Kolombiya Üniversitesi’nden Daniel W. Belsky’nin yürüttüğü geniş kapsamlı araştırma, ekonomik yükselişin sadece aile çevresi, fırsatlar ya da tesadüflerle açıklanamayacağını ortaya koyuyor. ABD, Birleşik Krallık ve Yeni Zelanda’dan toplanan uzun dönemli veriler üzerinde yapılan çalışmada, eğitimle ilişkilendirilen genetik profillerin gelir ve meslek başarısıyla doğrudan bağlantılı olduğu görüldü.
Eğitimle bağlantılı gen puanı yüksek bireylerin, ortalama olarak daha uzun eğitim aldığı, daha yüksek gelirli işlere yöneldiği ve yaşam boyu daha fazla servet biriktirdiği belirlendi.
GENETİK AVANTAJ SOSYOEKONOMİK ORTAMLA EL ELE GİDİYOR
Araştırma, genetik avantajların çoğu zaman avantajlı bir sosyoekonomik çevreyle birlikte geldiğini de gösteriyor. Bu duruma bilimsel literatürde “gen-çevre korelasyonu” deniyor.
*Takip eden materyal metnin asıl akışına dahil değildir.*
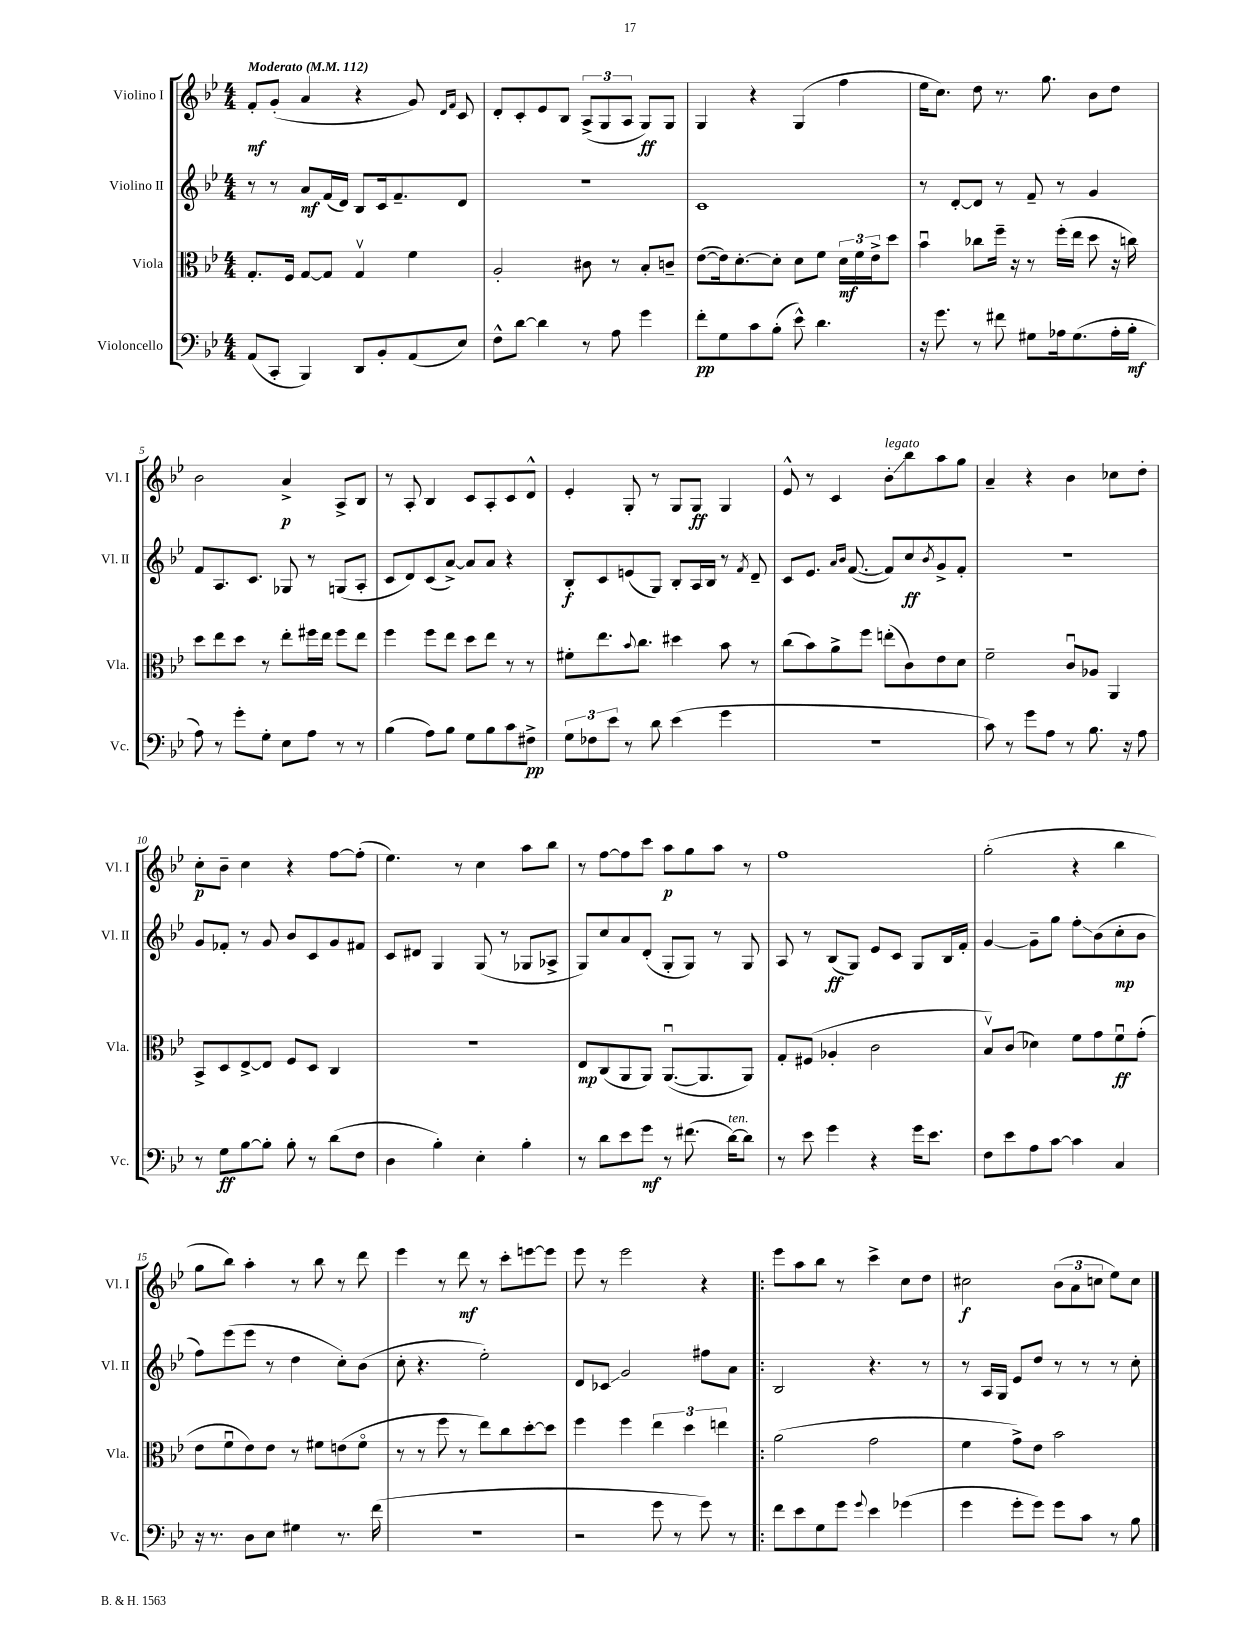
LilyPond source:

Yani yüksek eğitim potansiyeline sahip genlere sahip olan bireyler, çoğunlukla eğitimli ve maddi durumu güçlü ailelerde büyüyor. Fakat araştırmacılar, bunun değişmez bir kader olmadığına özellikle dikkat çekiyor.
AYNI AİLEDE BİLE FARK AZALABİLİYOR
Aynı evde yetişen kardeşlerde bile, genetik puanı daha yüksek olanın eğitim ve gelir açısından bir adım önde olduğu görüldü. Ancak eğitim kalitesi ve fırsat eşitliği sağlandığında bu farkın belirgin biçimde azaldığı vurgulanıyor.
Annelerin eğitimle ilişkili genetik profillerinin, çocuklarının akademik başarısını çevresel yollarla da olumlu etkileyebilmesi, genetik etkinin değişebilir olduğunu gösteren önemli bulgulardan biri.
GENLER KADER DEĞİL: DOĞRU POLİTİKALAR FARKI KAPATIYOR
Araştırmacılar, genetik etkinin kader anlamına gelmediğini belirtiyor. Erken çocukluk desteği, kaliteli eğitim ve gelir eşitsizliğini azaltan politikalar, genetik dezavantajları büyük oranda dengeleyebiliyor.
Analizlere göre, sosyal köken ve çevresel faktörler hesaba katıldığında genetik etkinin ağırlığı yüzde 10 ila 50 oranında düşüyor.
Belsky ve ekibi, araştırmanın sonunda şu mesajı öne çıkarıyor:
“Genler kader değildir; doğru eğitim politikaları fark yaratır.”